• **What you will do**
When a line of the records contains "that", copy it.

• **Data to use**
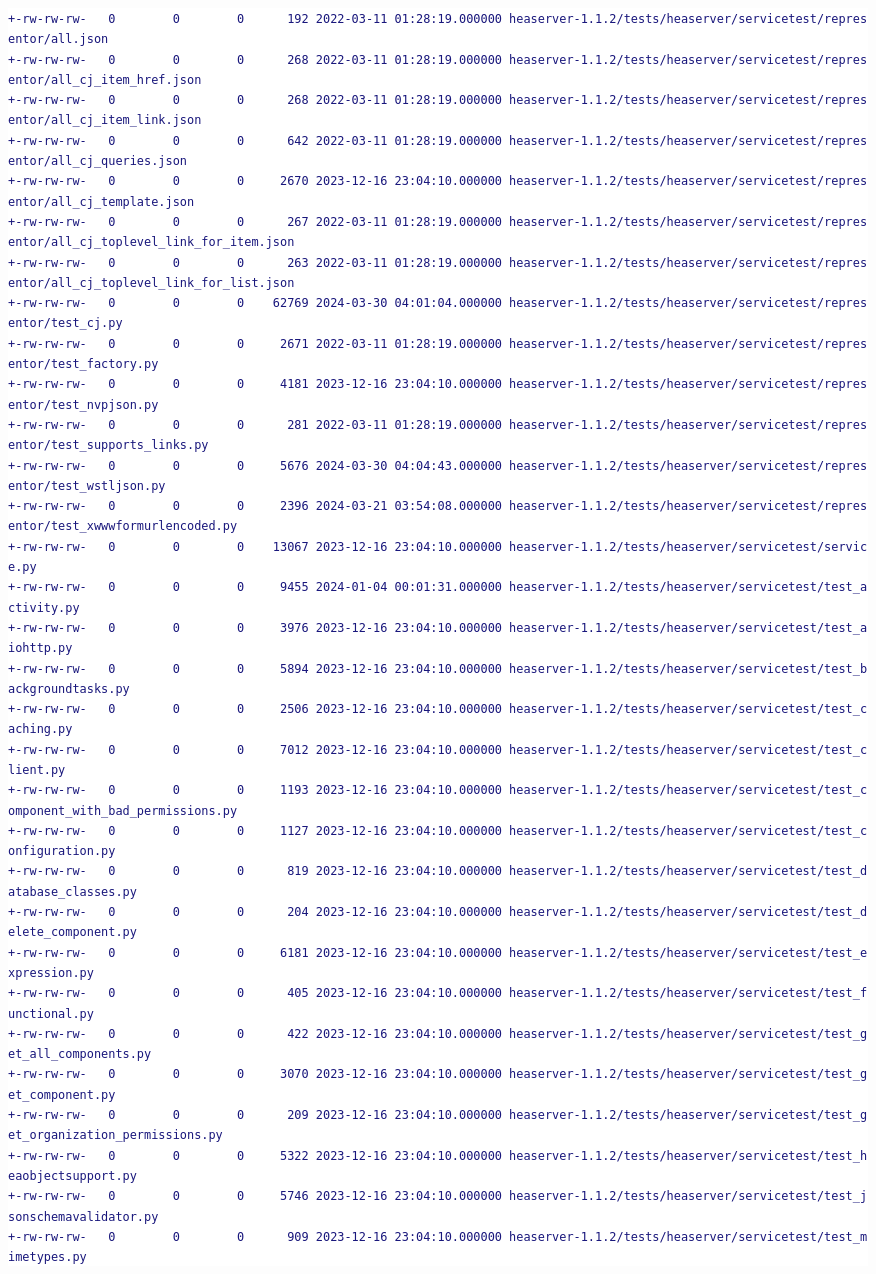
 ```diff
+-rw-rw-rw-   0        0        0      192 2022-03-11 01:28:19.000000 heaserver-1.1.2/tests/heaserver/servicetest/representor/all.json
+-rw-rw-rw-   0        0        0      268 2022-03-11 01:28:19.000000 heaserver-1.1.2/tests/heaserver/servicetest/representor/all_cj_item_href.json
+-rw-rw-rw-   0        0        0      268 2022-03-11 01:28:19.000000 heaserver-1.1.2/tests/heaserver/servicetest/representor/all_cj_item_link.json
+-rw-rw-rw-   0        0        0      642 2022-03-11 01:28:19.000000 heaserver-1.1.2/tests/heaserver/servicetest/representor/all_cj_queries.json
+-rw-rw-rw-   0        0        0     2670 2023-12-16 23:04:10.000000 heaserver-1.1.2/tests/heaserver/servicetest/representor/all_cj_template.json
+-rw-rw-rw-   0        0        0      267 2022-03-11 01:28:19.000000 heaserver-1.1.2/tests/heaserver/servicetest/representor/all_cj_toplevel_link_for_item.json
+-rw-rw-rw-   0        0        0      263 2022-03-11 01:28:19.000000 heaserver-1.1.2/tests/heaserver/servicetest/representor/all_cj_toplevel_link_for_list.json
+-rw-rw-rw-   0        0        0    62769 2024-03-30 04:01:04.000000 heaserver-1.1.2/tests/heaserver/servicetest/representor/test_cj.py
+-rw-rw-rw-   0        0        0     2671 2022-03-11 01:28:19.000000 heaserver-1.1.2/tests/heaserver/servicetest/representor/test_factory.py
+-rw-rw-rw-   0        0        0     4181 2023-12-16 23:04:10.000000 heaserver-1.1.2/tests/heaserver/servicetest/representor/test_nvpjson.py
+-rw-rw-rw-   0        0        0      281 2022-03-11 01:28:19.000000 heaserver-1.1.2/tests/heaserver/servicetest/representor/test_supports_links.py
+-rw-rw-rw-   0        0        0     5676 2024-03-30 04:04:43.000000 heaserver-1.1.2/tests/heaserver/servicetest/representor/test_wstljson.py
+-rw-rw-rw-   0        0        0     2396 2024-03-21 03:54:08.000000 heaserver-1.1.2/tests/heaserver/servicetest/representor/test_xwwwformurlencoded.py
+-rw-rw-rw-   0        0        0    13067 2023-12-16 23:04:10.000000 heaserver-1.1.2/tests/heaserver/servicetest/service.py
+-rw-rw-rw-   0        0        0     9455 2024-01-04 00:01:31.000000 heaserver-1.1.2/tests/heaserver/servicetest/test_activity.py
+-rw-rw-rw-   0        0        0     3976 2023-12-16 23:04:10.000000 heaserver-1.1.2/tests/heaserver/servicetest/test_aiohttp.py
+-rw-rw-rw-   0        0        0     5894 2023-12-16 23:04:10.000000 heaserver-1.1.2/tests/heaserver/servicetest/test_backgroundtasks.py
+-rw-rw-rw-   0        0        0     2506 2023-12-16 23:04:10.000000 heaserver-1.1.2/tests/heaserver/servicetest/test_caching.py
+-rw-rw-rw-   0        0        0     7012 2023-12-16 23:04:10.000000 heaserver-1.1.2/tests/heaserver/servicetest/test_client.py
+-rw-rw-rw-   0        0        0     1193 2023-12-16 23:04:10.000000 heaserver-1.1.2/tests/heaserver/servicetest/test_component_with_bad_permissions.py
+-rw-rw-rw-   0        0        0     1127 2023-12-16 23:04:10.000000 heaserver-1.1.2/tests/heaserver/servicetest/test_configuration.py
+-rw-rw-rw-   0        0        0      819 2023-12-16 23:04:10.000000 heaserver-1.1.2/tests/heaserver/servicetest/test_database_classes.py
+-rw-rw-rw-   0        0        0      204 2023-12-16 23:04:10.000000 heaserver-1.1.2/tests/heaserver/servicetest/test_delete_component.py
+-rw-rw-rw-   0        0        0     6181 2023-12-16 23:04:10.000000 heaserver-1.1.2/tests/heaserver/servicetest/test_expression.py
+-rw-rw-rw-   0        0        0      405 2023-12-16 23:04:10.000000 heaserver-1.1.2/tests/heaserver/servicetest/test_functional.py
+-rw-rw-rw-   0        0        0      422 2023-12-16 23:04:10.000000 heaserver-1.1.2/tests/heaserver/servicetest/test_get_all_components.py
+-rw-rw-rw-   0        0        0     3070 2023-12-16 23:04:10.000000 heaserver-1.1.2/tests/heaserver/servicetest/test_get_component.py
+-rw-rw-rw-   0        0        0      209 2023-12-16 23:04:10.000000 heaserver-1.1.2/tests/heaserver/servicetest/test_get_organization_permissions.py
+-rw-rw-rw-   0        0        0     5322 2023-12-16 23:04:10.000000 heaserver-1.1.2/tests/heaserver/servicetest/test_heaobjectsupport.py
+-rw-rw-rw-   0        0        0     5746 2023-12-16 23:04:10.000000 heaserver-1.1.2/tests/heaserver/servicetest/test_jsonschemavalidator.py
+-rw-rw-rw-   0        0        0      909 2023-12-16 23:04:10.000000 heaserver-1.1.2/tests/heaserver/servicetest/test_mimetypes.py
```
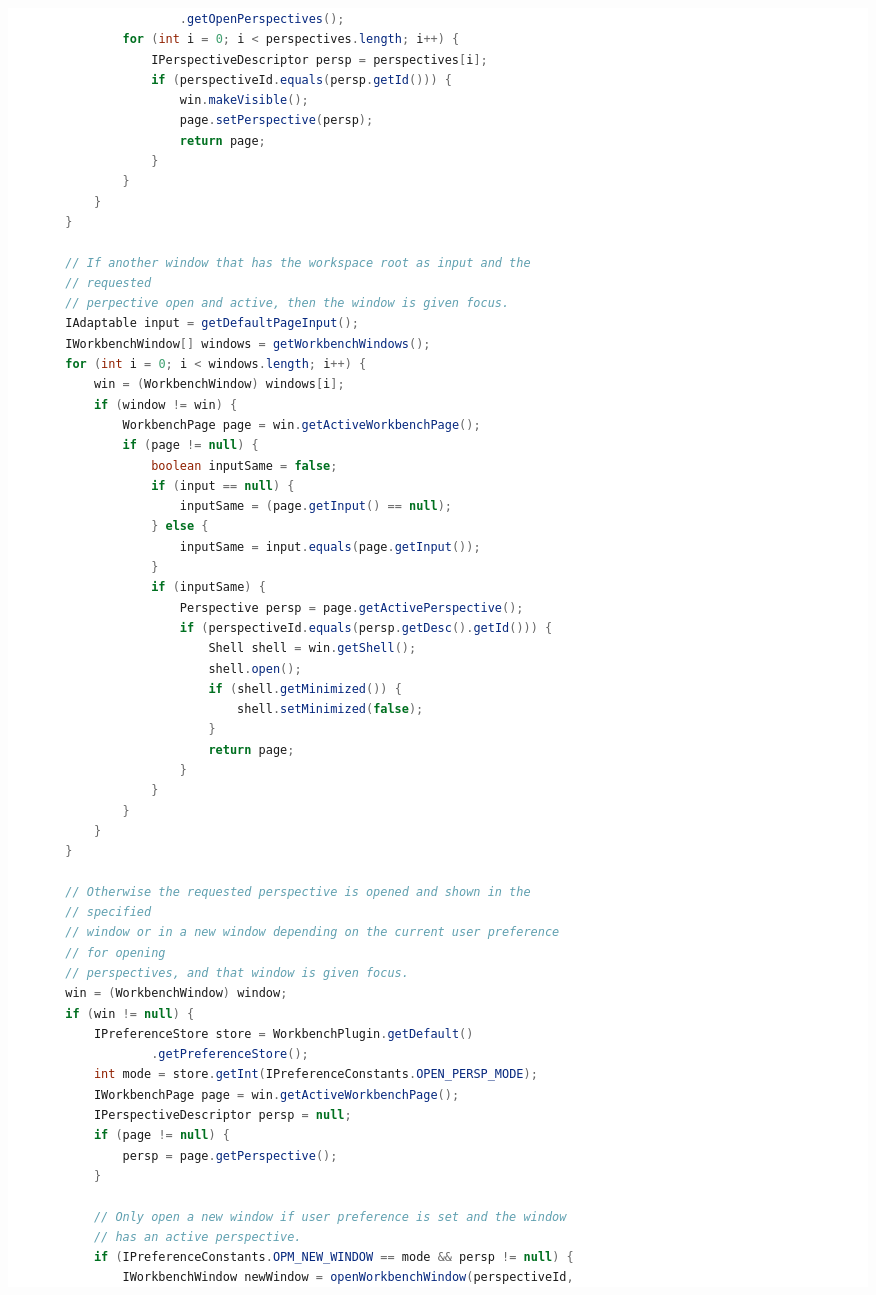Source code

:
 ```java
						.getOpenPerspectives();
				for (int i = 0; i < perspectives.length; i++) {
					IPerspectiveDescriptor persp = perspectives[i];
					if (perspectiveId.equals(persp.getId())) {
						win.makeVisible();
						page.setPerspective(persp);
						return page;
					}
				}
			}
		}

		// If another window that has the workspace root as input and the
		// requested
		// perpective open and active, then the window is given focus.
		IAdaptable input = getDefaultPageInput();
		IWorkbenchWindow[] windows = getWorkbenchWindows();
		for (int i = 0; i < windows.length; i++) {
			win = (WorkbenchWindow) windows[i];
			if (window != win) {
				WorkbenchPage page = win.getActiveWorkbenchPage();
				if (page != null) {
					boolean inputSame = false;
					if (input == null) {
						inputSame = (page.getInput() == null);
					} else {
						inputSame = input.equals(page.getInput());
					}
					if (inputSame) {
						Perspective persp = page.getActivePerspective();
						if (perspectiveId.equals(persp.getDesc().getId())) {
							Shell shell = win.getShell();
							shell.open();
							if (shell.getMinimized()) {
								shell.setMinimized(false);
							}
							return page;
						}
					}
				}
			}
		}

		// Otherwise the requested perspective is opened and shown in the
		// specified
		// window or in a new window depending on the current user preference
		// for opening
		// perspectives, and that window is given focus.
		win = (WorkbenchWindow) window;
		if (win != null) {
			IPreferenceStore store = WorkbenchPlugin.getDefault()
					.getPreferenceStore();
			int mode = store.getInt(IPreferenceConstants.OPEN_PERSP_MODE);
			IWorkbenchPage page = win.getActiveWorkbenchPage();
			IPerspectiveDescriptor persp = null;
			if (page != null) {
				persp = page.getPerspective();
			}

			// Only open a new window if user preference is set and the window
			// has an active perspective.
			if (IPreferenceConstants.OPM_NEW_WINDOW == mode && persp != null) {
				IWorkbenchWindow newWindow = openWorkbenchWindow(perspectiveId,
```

• **Result below**
		// If another window that has the workspace root as input and the
		// perspectives, and that window is given focus.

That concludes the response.